O zamanlar İstanbul’un Kalamış semti, bir çeşit su sporları merkeziydi. İzmirli Wittall ailesinin organize ettiği uluslararası Star Boat yarışı burada yapılmıştı. Sultan Mehmed Reşad’dan beri düzenlenen Moda yarışları devam ediyordu. Hem Cumhurbaşkanı Atatürk hem de başbakanlar İsmet İnönü ve Celal Bayar her sene yapılan Moda yarışlarını izlemeye geliyorlardı. Cumhuriyetin gençlerinin denizlerde olmasını istiyorlardı.

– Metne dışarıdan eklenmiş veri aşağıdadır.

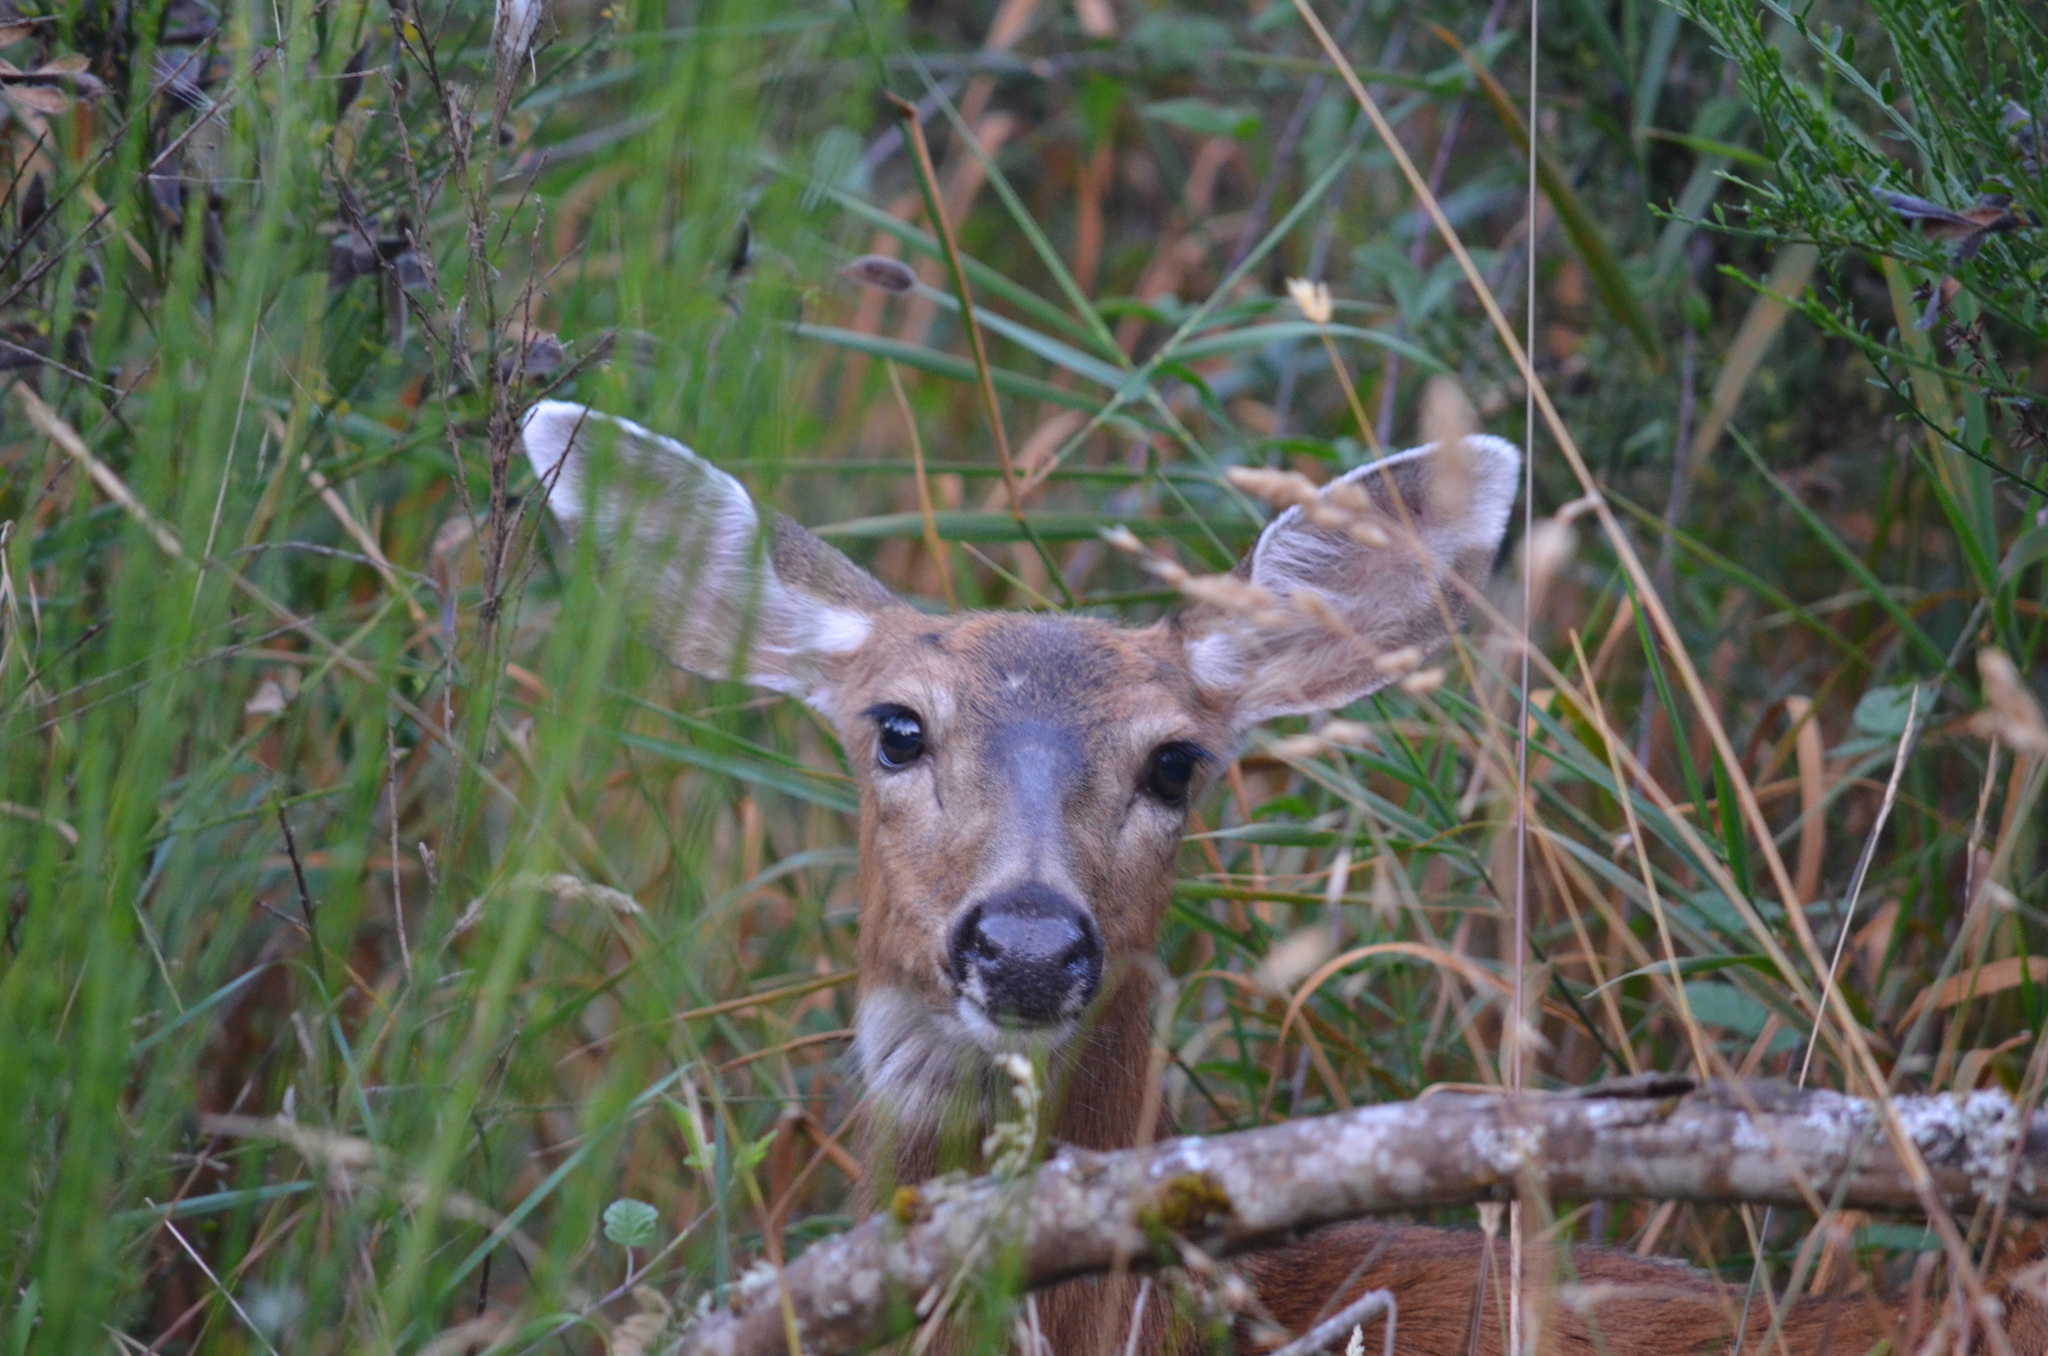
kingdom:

1936 yılında faşizmin bayraklarının süslediği, Rusya’nın boykot ettiği Berlin Olimpiyatları’na ilk kez biz de katıldık. Güreş, futbol, basketbol, atçılık, bisiklet ve eskrimin yanı sıra yelken dalında da sporcularımız altın madalya için yarıştılar ve güreşte bir altın bir bronz kazanmayı başardılar.

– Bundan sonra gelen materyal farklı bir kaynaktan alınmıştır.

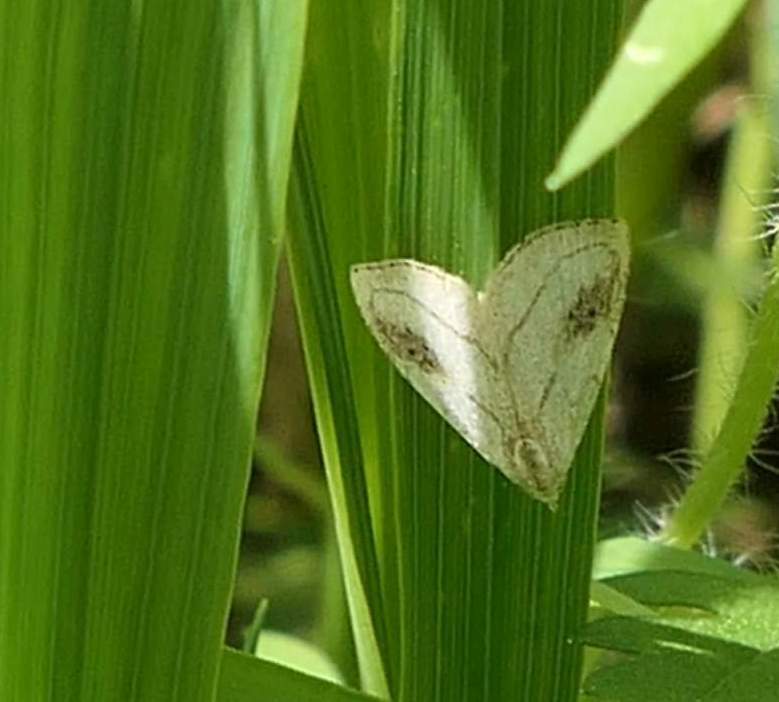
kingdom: Animalia
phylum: Arthropoda
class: Insecta
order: Lepidoptera
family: Erebidae
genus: Rivula
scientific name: Rivula propinqualis
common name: Spotted grass moth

Almanya’nın Kiel şehrinde düzenlenen yelken yarışlarına Harun Ülman ve Behzat Baydar’dan oluşan yelken takımıyla katıldık. 20 Ağustos’ta başlayıp 8 Eylül’de tamamlanan yarışlarda dört sınıfta yedişer yarış düzenlenmişti. Toplam 169 yarışmacının sahne aldığı yarışlarda Hollanda, İngiltere, Almanya ve İtalya takımları kendi sınıflarında altın madalyanın sahibi oldu. Milli sporcularımız Harun Ülman ve Behzat Baydar 38 puan toplayarak, “İki Kişilik Keelboat” sınıfında 12 takım arasında sekizinci oldular. Ülman ve Baydar teknelerine “Marmara” adını vermişlerdi.
Aynı yılın Eylül ayında Mustafa Kemal, Büyük Britanya Kralı Vlll. Edward’ı Ertuğrul Yatı ile Kalamış koyunda karşıladı. Kral’a olimpik sporcularımızı takdim etmiş, beraberce yüzme, kürek ve yelken yarışlarını izlemişlerdi.
İşte bugün binlerce yelken sevdalısının ve yelken sporcusunun sürdüğü geleneğin temelleri de o yıllarda atılmıştı.